Ci sono montagne che, quando le vedi, ti rubano l'anima. E fotografie che, in pochi secondi, te la restituiscono. Per spiegare l'anima delle montagne, invece, spesso non basta un'immagine, e allora servono le parole. Nasce così l'idea di parlare con Federico Putignano, fotografo laziale che nella primavera 2023 ha fotografato le valli e le montagne dell'Himalaya. «Lì le montagne, quando ti appaiono, sembrano vive, parlano, ruggiscono».

Nell'autunno scorso, insieme al Cai di Tivoli, sottosezione di Guidonia Montecelio, Federico ha organizzato la mostra Scatti straordinari tra cime e orizzonti, per raccontare la sua esperienza in Himalaya. Appassionato di montagna da anni, si è allenato per un anno con palestra ed escursioni. È partito con uno zaino di 20 kg con tutta l'attrezzatura per riprendere il suo viaggio tra il misticismo nepalese e gli 8000 dell'Himalaya. «Davanti a tutta questa imponenza, mi sentivo vivissimo, come non sono mai stato in montagna».

È stata proprio una dimensione spirituale ad aver accompagnato ogni suo passo, una sensibilità che ha provato a portare anche in Italia. «In Nepal sei abbracciato da questo stile di vita. Sono tornato provando a cambiare il mio approccio alle cose. Non è facile qui, la realtà è troppo diversa».

A partire da Kathmandu, la capitale del Nepal, tanto spirituale quanto caotica, dove convivono diverse fedi in pace e armonia: «La mia guida mi diceva che finché nessuno impone il proprio credo all'altro, c'è rispetto». Dalla capitale del Nepal a quella degli sherpa, Namche Bazar: «Immagina un villaggio scavato in una conca nella roccia a 3600 metri e tutto intorno montagne alte più di 6000 metri».

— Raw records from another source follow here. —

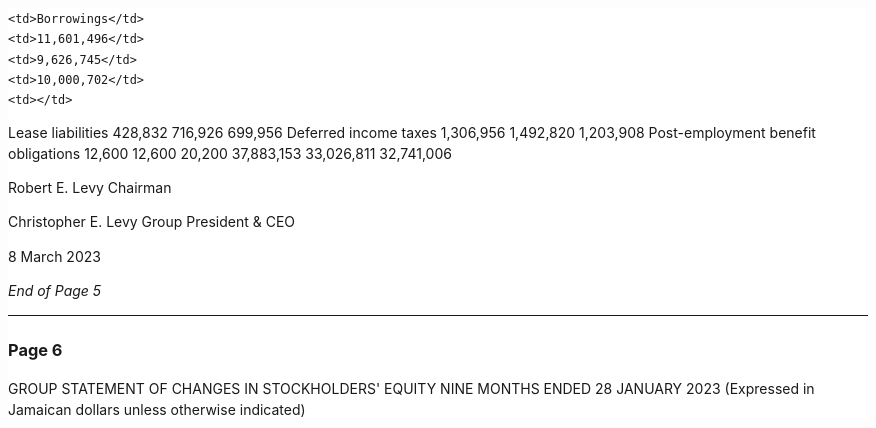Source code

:     <td>Borrowings</td>
    <td>11,601,496</td>
    <td>9,626,745</td>
    <td>10,000,702</td>
    <td></td>
  </tr>
  <tr>
    <td>Lease liabilities</td>
    <td>428,832</td>
    <td>716,926</td>
    <td>699,956</td>
    <td></td>
  </tr>
  <tr>
    <td>Deferred income taxes</td>
    <td>1,306,956</td>
    <td>1,492,820</td>
    <td>1,203,908</td>
    <td></td>
  </tr>
  <tr>
    <td>Post-employment benefit obligations</td>
    <td>12,600</td>
    <td>12,600</td>
    <td>20,200</td>
    <td></td>
  </tr>
  <tr>
    <td></td>
    <td>37,883,153</td>
    <td>33,026,811</td>
    <td>32,741,006</td>
    <td></td>
  </tr>
</table>

Robert E. Levy
Chairman

Christopher E. Levy
Group President & CEO

8 March 2023

*End of Page 5*

---

### Page 6

GROUP STATEMENT OF CHANGES IN STOCKHOLDERS' EQUITY
NINE MONTHS ENDED 28 JANUARY 2023
(Expressed in Jamaican dollars unless otherwise indicated)
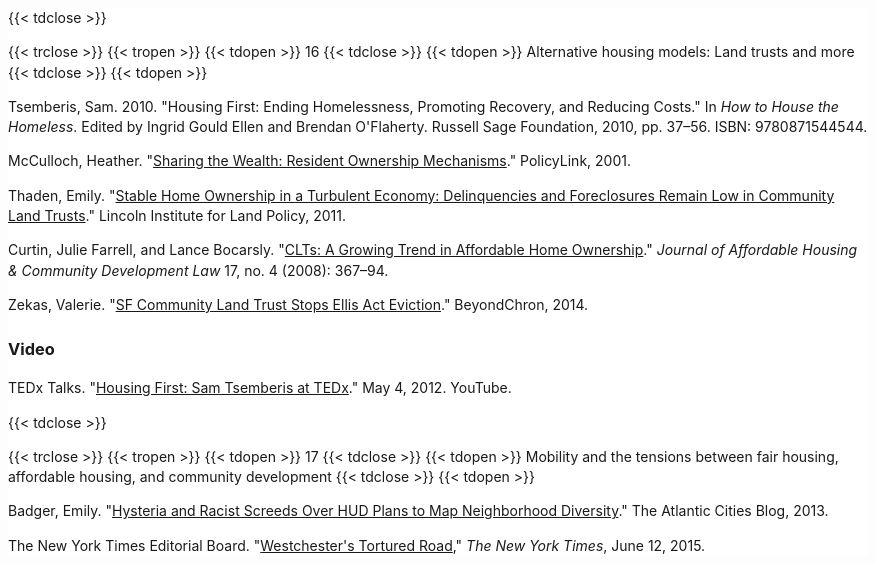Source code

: 
{{< tdclose >}}

{{< trclose >}}
{{< tropen >}}
{{< tdopen >}}
16
{{< tdclose >}}
{{< tdopen >}}
Alternative housing models: Land trusts and more
{{< tdclose >}}
{{< tdopen >}}


Tsemberis, Sam. 2010. "Housing First: Ending Homelessness, Promoting Recovery, and Reducing Costs." In _How to House the Homeless_. Edited by Ingrid Gould Ellen and Brendan O'Flaherty. Russell Sage Foundation, 2010, pp. 37–56. ISBN: 9780871544544.

McCulloch, Heather. "[Sharing the Wealth: Resident Ownership Mechanisms](https://community-wealth.org/content/sharing-wealth-resident-ownership-mechanisms)." PolicyLink, 2001.

Thaden, Emily. "[Stable Home Ownership in a Turbulent Economy: Delinquencies and Foreclosures Remain Low in Community Land Trusts](http://www.lincolninst.edu/pubs/1936_Stable-Home-Ownership-in-a-Turbulent-Economy)." Lincoln Institute for Land Policy, 2011.

Curtin, Julie Farrell, and Lance Bocarsly. "[CLTs: A Growing Trend in Affordable Home Ownership](http://www.jstor.org/stable/25782829)." _Journal of Affordable Housing & Community Development Law_ 17, no. 4 (2008): 367–94.

Zekas, Valerie. "[SF Community Land Trust Stops Ellis Act Eviction](http://www.beyondchron.org/sf-community-land-trust-prevents-mission-ellis-eviction/)." BeyondChron, 2014.

### Video

TEDx Talks. "[Housing First: Sam Tsemberis at TEDx](https://www.youtube.com/watch?v=HsFHV-McdPo)." May 4, 2012. YouTube.


{{< tdclose >}}

{{< trclose >}}
{{< tropen >}}
{{< tdopen >}}
17
{{< tdclose >}}
{{< tdopen >}}
Mobility and the tensions between fair housing, affordable housing, and community development
{{< tdclose >}}
{{< tdopen >}}


Badger, Emily. "[Hysteria and Racist Screeds Over HUD Plans to Map Neighborhood Diversity](http://www.citylab.com/housing/2013/07/hysteria-and-racist-screeds-over-hud-plans-map-neighborhood-diversity/6324/#!)." The Atlantic Cities Blog, 2013.

The New York Times Editorial Board. "[Westchester's Tortured Road](http://www.nytimes.com/2015/06/13/opinion/westchesters-tortured-road.html)," _The New York Times_, June 12, 2015.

A segnare il cammino di Federico, durato 30 giorni, ci sono state le bandierine di preghiera tibetane, pezzi di stoffa colorati con impressi immagini e mantra. «C'è scritto buona fortuna a chi cammina in questi luoghi'. Grazie al vento il mantra circola nell'aria». Durante il suo viaggio, lungo circa 300 km per un dislivello positivo di 15000 metri, ci sono state tante esperienze: attraversare i ponti tibetani, fotografare la Via Lattea dal campo base dell'Everest, vedere una valanga a 200 metri. «Mi sono sentito indifeso. Se succede qualcosa, è talmente più grande di te che non puoi fare niente. Sei testimone ma non puoi salvarti».

E poi è successo: sono apparse le cime oltre gli 8000 m: «La prima che ho visto è stata il Lhotse. È stato come quando ti acceca qualcosa di estremamente luminoso. Era lontano da me ma talmente grosso ed imponente che ho sentito un sussulto». E poi, dopo sei giorni di cammino, l'Everest: «Procedevo a testa bassa e poi l'ho visto. Sono scoppiato a piangere come un bambino. È stata una sensazione di immenso che mi ha distrutto».

Federico ha fatto questa esperienza in solitaria, accompagnato dalla guida e dal porter. Ad aspettarlo a Namche Bazar c'era Pemba Sherpa, il proprietario di un rifugio dove ha dormito le prime e le ultime due notti. Prima di salutarsi, Pemba gli ha lasciato una sciarpa: «Mi ha detto che è per i loro familiari che si allontanano per un periodo. Così augurano buona fortuna e buon cammino prima di rivedersi».